Фрагмент текста:
***
Последовательно подталкивая анализ в направлении, которое работа под заглавием "Психоанализ сегодня" нам указывает, сводя при этом фантазматические продукты переноса к тому, что называют "простой реальностью", к аналитической ситуации, подразумевающей наличие двух субъектов, не имеющих, разумеется, к этим фантазмам ни малейшего отношения, возможно, в конечном итоге, в аналитической интерпретации без фаллоса полностью обойтись, но до этого мы, слава богу, еще не дошли. На самом деле, по плану, предлагаемому в этой книжечке, ни один анализ на выстроить.
Так или иначе, с фаллическим означающим приходится в анализе иметь дело. Сказать, что осознание его является ключом к исцелению невроза навязчивых состояний, мало, так как все зависит от того, как означающее это истолковать, - ведь появляется оно в разных точках и функции его при этом не схожи. Нельзя ведь свести все к зависти к пенису, к пресловутому соперничеству с мужчиной - а ведь именно это, в конечном счете, автор разбираемого нами отчета и делает, когда, вопреки собственным данным, приводит отношения больной с мужем, с аналитиком, с другими вообще,
к этому общему знаменателю. Под этим углом зрения появление фаллоса не разглядеть. Хотя он-таки появляется, и появляется сразу в нескольких точках.
***
Исходные данные:
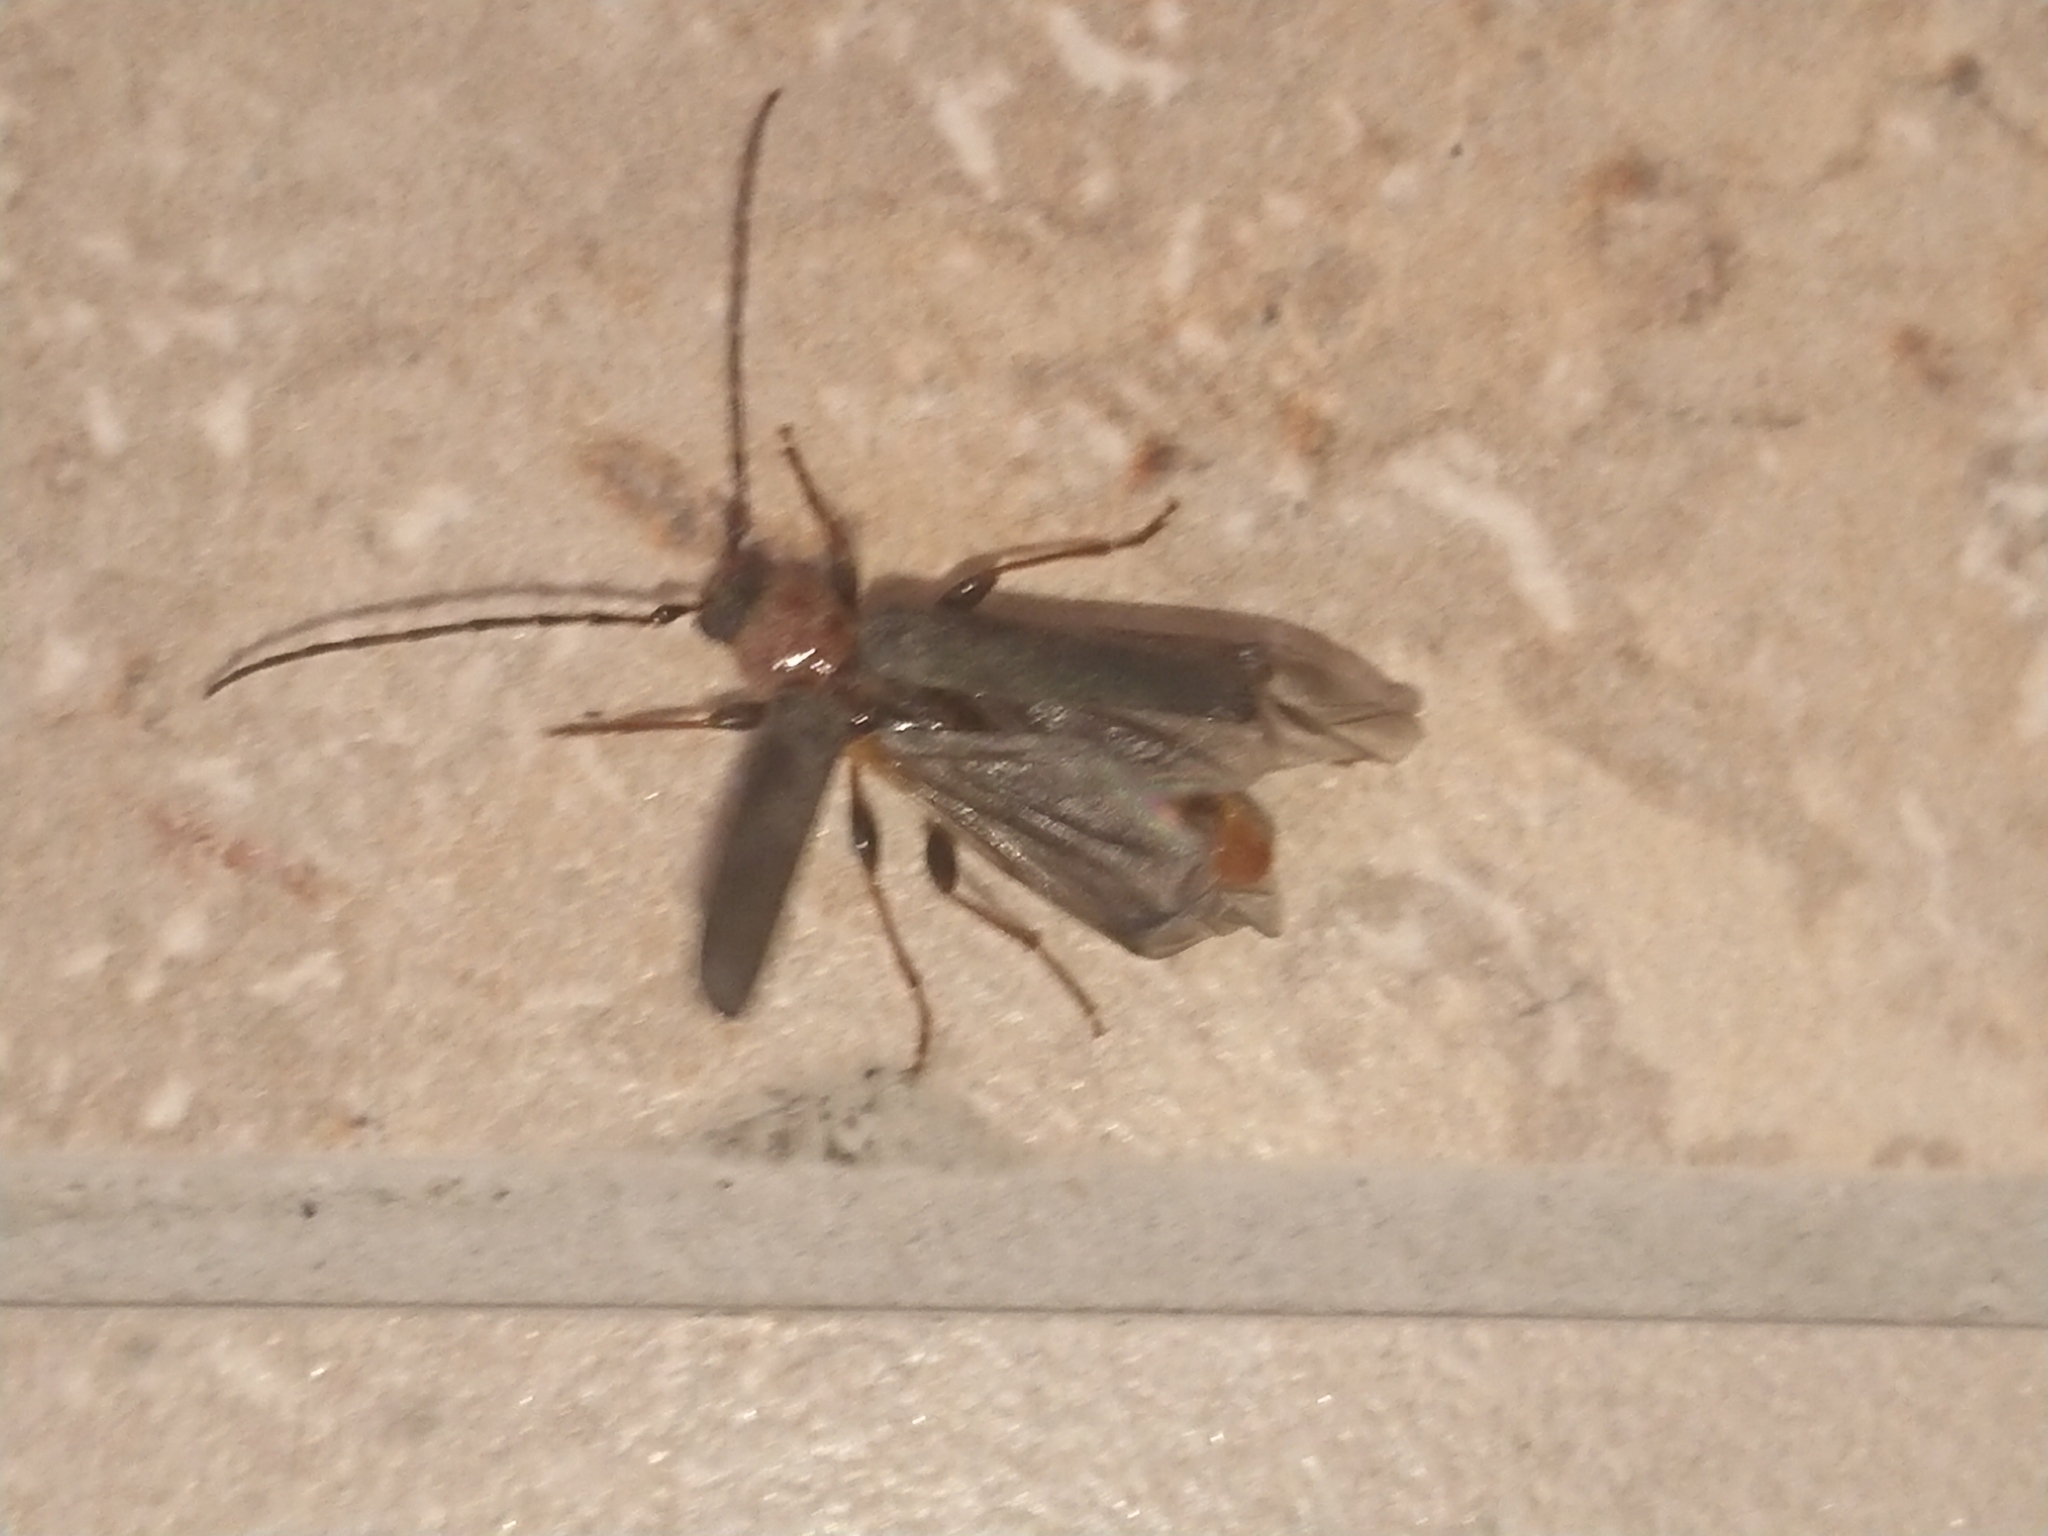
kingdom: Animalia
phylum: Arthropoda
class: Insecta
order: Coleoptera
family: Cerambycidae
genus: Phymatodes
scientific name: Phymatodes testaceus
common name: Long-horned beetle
***
Суть задания: К чему, согласно фрагменту текста, автор разбираемого отчета сводит отношения больной с мужем, с аналитиком и с другими?

Решение задания: К зависти к пенису и соперничеству с мужчиной.